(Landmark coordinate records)
______
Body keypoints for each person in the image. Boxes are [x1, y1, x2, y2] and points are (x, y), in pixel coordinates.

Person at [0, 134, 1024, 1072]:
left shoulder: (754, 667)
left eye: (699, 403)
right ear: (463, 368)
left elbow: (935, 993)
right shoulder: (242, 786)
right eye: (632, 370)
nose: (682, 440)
______
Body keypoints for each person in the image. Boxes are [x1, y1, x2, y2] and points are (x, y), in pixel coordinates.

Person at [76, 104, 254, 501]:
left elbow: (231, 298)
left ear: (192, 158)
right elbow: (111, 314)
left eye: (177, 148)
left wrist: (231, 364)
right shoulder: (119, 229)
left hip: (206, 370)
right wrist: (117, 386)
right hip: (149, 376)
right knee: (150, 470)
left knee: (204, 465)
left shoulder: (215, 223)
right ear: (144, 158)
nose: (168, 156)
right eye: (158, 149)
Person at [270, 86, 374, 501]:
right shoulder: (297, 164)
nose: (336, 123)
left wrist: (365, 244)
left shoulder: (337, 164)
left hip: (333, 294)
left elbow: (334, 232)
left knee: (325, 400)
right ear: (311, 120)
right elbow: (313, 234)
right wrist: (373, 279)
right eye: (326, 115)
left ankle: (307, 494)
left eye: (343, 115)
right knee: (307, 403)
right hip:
______
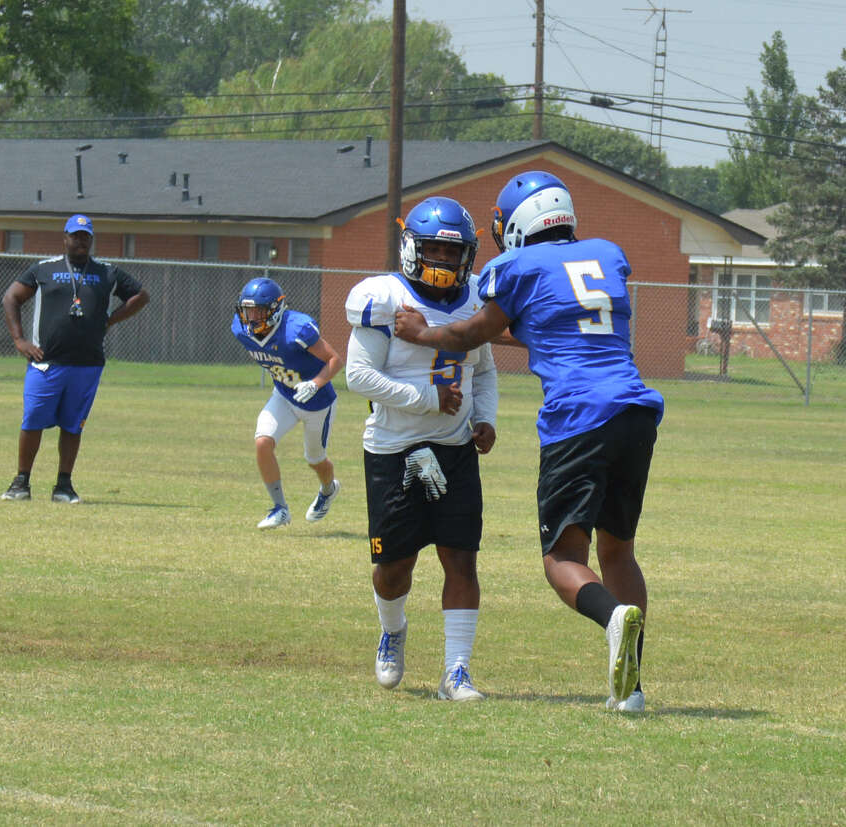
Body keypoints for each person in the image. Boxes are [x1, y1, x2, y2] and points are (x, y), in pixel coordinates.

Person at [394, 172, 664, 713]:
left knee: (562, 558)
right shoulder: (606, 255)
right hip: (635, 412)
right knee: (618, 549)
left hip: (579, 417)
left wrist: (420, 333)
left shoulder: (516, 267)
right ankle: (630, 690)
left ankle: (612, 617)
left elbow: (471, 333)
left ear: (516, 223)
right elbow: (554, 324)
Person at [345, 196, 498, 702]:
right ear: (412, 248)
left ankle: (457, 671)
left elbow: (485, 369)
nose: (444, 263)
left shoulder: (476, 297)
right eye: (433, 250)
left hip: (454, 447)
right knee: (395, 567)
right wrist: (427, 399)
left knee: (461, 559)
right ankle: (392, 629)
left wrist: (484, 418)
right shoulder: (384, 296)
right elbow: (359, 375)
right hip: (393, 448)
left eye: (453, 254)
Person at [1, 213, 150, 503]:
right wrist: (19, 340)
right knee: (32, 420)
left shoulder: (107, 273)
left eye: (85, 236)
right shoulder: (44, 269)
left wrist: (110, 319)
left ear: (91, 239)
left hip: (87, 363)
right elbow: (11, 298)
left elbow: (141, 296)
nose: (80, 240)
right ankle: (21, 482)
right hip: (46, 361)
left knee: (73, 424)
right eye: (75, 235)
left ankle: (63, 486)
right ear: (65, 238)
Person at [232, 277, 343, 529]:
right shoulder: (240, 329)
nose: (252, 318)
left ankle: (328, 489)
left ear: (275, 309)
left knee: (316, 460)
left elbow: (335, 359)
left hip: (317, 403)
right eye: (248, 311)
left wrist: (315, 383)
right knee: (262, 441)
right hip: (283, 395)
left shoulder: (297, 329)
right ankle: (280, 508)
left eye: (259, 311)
______
Give the number of lines in the data that contain "knee", with no other words.

### Exercise response
12